**Assignment**
Please edit the records below so that every "\varphi" becomes "\phi", with everything else left unchanged.

**Supplied records**
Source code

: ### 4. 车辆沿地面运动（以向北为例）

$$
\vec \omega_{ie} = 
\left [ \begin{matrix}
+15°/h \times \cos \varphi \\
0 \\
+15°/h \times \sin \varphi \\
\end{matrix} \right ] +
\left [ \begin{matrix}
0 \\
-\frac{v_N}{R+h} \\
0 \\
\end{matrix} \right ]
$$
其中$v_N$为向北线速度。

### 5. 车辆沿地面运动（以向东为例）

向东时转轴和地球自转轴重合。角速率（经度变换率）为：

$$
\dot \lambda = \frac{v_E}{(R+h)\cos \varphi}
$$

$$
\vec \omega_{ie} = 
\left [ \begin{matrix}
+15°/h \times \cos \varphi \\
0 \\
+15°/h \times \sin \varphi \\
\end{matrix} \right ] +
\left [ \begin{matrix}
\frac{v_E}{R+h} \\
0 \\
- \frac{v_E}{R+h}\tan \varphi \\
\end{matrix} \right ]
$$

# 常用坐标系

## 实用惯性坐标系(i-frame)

**Solution for this task**
Source code

: ### 4. 车辆沿地面运动（以向北为例）

$$
\vec \omega_{ie} = 
\left [ \begin{matrix}
+15°/h \times \cos \phi \\
0 \\
+15°/h \times \sin \phi \\
\end{matrix} \right ] +
\left [ \begin{matrix}
0 \\
-\frac{v_N}{R+h} \\
0 \\
\end{matrix} \right ]
$$
其中$v_N$为向北线速度。

### 5. 车辆沿地面运动（以向东为例）

向东时转轴和地球自转轴重合。角速率（经度变换率）为：

$$
\dot \lambda = \frac{v_E}{(R+h)\cos \phi}
$$

$$
\vec \omega_{ie} = 
\left [ \begin{matrix}
+15°/h \times \cos \phi \\
0 \\
+15°/h \times \sin \phi \\
\end{matrix} \right ] +
\left [ \begin{matrix}
\frac{v_E}{R+h} \\
0 \\
- \frac{v_E}{R+h}\tan \phi \\
\end{matrix} \right ]
$$

# 常用坐标系

## 实用惯性坐标系(i-frame)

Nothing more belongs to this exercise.